Using the entries below, copy out all lines where "Figure" is found.

## Provided data:
● ● ● ● ● ● ●

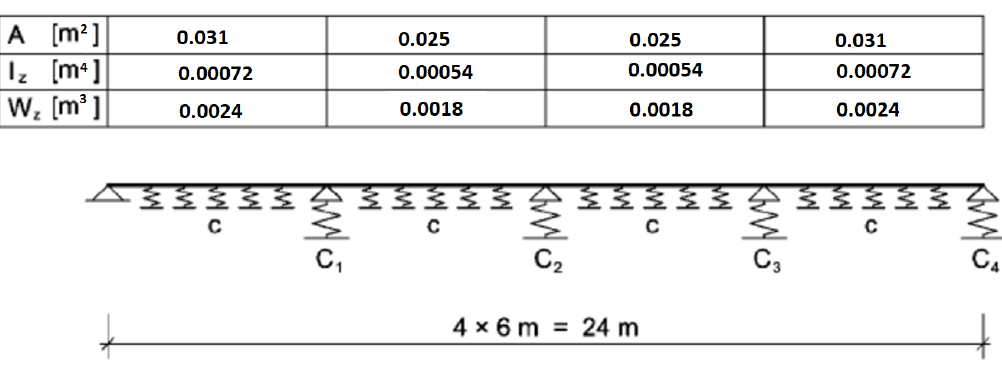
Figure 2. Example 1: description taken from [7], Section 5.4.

● ● ● ● ● ● ●

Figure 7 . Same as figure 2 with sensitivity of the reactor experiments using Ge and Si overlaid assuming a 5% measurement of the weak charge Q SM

● ● ● ● ● ● ●

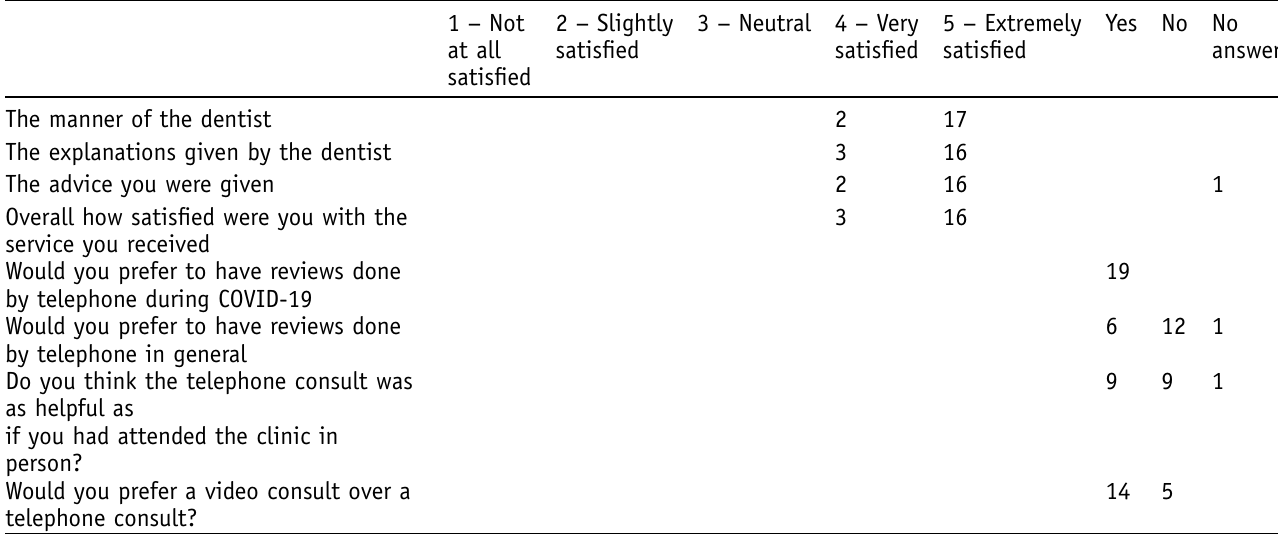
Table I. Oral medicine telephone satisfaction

● ● ● ● ● ● ●

## Output of the exercise:
Figure 2. Example 1: description taken from [7], Section 5.4.
Figure 7 . Same as figure 2 with sensitivity of the reactor experiments using Ge and Si overlaid assuming a 5% measurement of the weak charge Q SM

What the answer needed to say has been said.